2. Opgenomen ongevaccineerden zijn jonger dan opgenomen gevaccineerden
Afgelopen oktober waren ongevaccineerde coronapatiënten in de ziekenhuizen gemiddeld 59 jaar. De gevaccineerde patiënten daarentegen waren gemiddeld een stuk ouder: 77.
Dat leeftijdsverschil ontstaat omdat ouderen na een coronaprik iets minder goed beschermd zijn tegen COVID-19 dan jongere leeftijdsgroepen. Het vaccin heeft net iets minder effect bij de ouderen. Daarom is de kans ook groter dat zij – ook na inenting – sneller ziek worden en in het ziekenhuis opgenomen kunnen worden dan andere leeftijdsgroepen.
Daarnaast ligt de gemiddelde leeftijd bij ongevaccineerden lager, omdat er simpelweg veel meer jongere ongevaccineerden in Nederland ziek kunnen worden: relatief veel meer ouderen kozen tot dusver voor een coronaprik, dan jongere leeftijdsgroepen.
RIVM-onderzoek naar opgenomen coronapatiënten:
- Sinds juli werden in totaal 6.899 COVID-19-patiënten in ziekenhuizen opgenomen.
- Van 6.542 personen, oftewel 95 procent, was de vaccinatiestatus bekend.
- Sinds juli werden in totaal 1.425 Nederlanders met COVID-19 op de ic’s opgenomen.
- Van 1.310 personen, oftewel 92 procent, was de vaccinatiestatus bekend.
3. Desondanks wordt het aandeel opgenomen gevaccineerden groter, hoe kan dat?
In oktober was iets meer dan de helft van alle opgenomen COVID-19-patiënten niet (of deels) gevaccineerd. Dat is een kleiner deel dan voorheen: in september ging het nog om bijna drie kwart van de patiënten.

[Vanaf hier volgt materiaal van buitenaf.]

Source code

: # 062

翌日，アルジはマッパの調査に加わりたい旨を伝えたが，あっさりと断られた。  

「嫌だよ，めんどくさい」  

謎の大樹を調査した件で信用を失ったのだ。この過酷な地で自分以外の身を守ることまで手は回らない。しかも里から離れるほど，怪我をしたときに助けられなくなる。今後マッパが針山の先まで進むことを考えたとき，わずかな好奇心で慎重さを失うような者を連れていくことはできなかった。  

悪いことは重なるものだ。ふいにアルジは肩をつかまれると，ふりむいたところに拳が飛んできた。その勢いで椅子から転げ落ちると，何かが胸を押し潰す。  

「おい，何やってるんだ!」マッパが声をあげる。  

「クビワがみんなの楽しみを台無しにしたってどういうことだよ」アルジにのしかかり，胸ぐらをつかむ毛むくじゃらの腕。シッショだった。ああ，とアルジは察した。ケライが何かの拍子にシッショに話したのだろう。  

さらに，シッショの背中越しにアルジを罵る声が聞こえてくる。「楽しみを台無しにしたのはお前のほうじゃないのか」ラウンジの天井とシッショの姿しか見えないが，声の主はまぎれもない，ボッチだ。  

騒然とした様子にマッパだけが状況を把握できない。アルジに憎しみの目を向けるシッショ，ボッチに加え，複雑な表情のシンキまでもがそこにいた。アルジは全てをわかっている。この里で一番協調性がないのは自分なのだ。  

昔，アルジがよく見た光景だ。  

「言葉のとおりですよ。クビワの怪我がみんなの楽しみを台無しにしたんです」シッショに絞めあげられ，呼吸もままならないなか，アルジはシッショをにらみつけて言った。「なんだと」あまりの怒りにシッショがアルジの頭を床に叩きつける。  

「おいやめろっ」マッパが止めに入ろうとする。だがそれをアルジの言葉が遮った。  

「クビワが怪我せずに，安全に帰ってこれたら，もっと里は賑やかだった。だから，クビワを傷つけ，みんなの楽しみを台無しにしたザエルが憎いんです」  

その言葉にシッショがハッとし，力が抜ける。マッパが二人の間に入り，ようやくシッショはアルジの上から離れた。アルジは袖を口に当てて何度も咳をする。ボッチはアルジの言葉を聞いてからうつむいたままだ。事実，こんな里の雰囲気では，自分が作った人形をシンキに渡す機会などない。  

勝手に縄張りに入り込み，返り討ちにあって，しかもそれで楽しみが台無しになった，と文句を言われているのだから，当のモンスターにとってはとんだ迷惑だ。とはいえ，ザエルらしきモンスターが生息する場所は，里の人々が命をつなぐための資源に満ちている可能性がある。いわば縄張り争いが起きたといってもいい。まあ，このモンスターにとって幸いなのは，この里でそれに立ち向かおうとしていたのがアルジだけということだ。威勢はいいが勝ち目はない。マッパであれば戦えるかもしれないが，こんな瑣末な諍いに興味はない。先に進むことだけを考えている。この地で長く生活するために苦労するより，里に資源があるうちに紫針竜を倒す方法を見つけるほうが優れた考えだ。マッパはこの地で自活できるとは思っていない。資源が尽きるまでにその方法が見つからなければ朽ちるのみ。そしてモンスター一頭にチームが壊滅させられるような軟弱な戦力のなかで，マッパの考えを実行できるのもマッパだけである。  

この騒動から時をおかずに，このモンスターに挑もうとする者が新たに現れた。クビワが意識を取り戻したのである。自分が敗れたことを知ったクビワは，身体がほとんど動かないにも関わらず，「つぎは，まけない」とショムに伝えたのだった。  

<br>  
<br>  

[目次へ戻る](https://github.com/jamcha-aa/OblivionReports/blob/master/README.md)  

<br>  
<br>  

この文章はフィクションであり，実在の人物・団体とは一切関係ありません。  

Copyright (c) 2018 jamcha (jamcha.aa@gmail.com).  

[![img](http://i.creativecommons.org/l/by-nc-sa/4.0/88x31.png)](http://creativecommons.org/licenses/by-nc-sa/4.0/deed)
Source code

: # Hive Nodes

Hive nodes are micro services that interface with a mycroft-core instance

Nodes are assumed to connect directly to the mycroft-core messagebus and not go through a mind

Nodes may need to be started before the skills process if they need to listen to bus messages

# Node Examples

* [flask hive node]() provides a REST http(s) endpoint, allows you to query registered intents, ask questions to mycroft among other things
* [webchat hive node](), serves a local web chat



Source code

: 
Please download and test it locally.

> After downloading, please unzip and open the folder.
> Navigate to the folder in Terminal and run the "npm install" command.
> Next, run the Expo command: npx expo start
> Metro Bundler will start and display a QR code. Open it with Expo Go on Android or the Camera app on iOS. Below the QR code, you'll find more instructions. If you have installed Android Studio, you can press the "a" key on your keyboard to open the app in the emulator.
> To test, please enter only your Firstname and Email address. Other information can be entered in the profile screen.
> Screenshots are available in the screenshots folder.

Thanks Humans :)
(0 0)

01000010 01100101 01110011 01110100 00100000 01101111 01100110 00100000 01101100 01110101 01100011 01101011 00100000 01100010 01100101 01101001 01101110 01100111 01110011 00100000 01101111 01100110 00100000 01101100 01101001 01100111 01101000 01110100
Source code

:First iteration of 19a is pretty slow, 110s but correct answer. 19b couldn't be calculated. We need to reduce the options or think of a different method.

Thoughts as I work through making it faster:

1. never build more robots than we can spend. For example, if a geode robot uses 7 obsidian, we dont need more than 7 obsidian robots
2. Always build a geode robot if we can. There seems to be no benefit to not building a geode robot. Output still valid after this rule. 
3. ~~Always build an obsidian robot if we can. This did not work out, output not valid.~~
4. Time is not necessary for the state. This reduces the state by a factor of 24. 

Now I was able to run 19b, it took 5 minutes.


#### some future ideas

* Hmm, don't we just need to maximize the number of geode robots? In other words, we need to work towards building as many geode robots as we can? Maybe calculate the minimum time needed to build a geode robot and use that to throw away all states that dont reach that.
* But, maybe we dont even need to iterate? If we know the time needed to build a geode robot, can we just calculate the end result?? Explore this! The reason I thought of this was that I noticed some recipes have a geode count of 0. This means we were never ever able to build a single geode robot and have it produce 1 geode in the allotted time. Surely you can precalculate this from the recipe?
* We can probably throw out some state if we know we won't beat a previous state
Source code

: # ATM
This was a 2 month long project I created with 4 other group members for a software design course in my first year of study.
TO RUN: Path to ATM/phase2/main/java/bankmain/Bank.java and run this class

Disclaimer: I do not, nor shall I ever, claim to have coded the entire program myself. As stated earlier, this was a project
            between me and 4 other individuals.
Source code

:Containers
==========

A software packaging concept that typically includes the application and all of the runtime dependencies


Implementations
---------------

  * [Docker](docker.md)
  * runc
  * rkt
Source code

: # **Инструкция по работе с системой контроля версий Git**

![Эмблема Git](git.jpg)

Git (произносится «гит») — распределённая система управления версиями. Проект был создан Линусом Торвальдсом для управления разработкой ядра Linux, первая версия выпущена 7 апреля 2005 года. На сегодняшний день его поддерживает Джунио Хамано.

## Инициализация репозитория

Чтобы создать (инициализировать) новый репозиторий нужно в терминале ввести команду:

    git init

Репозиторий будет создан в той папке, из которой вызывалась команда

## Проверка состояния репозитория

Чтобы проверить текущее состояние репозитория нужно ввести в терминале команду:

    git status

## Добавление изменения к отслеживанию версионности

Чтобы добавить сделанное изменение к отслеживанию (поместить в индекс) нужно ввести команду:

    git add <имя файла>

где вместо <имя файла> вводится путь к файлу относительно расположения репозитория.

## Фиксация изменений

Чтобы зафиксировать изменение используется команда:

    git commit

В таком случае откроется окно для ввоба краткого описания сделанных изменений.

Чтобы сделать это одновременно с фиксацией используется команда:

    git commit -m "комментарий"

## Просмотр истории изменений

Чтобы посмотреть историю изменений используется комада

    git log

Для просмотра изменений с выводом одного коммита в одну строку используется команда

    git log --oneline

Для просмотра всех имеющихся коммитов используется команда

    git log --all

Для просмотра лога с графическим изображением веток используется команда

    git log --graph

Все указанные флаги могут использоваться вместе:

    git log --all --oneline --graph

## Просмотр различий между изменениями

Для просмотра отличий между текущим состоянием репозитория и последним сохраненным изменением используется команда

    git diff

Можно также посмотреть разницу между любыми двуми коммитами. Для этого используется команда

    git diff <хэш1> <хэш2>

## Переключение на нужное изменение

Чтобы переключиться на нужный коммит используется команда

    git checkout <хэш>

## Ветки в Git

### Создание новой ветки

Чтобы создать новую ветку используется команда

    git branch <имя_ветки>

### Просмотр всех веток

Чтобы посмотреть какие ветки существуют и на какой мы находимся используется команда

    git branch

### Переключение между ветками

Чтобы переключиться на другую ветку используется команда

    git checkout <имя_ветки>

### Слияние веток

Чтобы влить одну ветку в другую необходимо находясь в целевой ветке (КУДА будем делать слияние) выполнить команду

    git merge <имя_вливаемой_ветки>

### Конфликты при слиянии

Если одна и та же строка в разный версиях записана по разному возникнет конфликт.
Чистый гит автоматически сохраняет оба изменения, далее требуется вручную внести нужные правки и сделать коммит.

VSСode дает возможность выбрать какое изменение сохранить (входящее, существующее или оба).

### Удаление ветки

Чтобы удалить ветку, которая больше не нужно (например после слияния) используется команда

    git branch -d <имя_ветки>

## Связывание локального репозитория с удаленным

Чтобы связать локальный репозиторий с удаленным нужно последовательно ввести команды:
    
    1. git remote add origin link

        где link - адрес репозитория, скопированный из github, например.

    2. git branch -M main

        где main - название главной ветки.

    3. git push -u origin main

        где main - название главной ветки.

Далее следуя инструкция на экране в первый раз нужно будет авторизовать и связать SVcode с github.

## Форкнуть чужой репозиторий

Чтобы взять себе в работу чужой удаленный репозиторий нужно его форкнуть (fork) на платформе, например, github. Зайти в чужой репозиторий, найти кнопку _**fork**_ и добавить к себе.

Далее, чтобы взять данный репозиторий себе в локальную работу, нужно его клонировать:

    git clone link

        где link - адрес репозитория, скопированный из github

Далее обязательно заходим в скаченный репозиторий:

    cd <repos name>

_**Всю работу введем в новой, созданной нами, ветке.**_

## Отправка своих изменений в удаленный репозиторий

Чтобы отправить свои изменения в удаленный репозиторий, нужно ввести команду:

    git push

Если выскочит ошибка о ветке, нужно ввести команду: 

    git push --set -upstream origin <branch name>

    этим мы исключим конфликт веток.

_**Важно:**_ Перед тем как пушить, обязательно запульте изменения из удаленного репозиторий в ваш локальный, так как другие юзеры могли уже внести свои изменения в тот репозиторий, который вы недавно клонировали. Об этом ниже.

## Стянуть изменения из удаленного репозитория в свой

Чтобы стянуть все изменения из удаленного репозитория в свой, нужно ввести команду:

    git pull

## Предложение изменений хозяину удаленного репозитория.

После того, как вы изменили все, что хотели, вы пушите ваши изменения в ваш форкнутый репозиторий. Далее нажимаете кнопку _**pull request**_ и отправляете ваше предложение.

Ook op de intensivecareafdelingen daalde het aandeel van niet (of deels) gevaccineerden van ruim acht op de tien patiënten, naar zeven op de tien. Kortom: er komen de laatste tijd dus relatief meer gevaccineerden in het ziekenhuis.
Hoe dit kan? Het RIVM vermoedt dat recente corona-uitbraken een mogelijke verklaring kunnen zijn. Dat zit zo:
- Het virus verspreidt zich steeds sneller en treft steeds meer Nederlanders, ook gevaccineerden.
- Ruim elf miljoen volwassen Nederlanders zijn gevaccineerd. Zij kunnen nog steeds besmet raken (al is die kans wel kleiner) en nog steeds in het ziekenhuis belanden (al is die kans heel veel kleiner geworden).
- Maar hoe klein die kansen ook zijn: elf miljoen keer een kleine kans zijn in absolute aantallen nog steeds best wat mensen die in het ziekenhuis kunnen belanden.
- Ongevaccineerden hebben een veel grotere kans in het ziekenhuis te belanden, maar zijn ‘slechts’ met zo’n twee miljoen mensen. Zij lopen normaliter het grootste risico op een ziekenhuisopname, maar als het virus zich sneller en wijder verspreidt is het logisch dat ook de andere, grotere groep steeds vaker in contact komt met het virus.
4. De algehele effectiviteit van vaccins is wél een minimaal beetje kleiner geworden
Vaccins voorkwamen de afgelopen maanden gemiddeld 94 procent van alle ziekenhuisopnames en 96 procent van alle ic-opnames. In de afgelopen acht weken is de effectiviteit op beide fronten met 1 procentpunt gedaald.
Het is niet zeker waardoor dat komt. Mogelijk is het een natuurlijke oorzaak omdat het vaccinatiemoment steeds langer geleden is. Of mogelijk komt het doordat het virus zich wijder verspreidt: het aantal besmettingen is immers flink toegenomen. Het RIVM maakt zich er in ieder geval niet druk over: “De bescherming is nog steeds erg hoog.”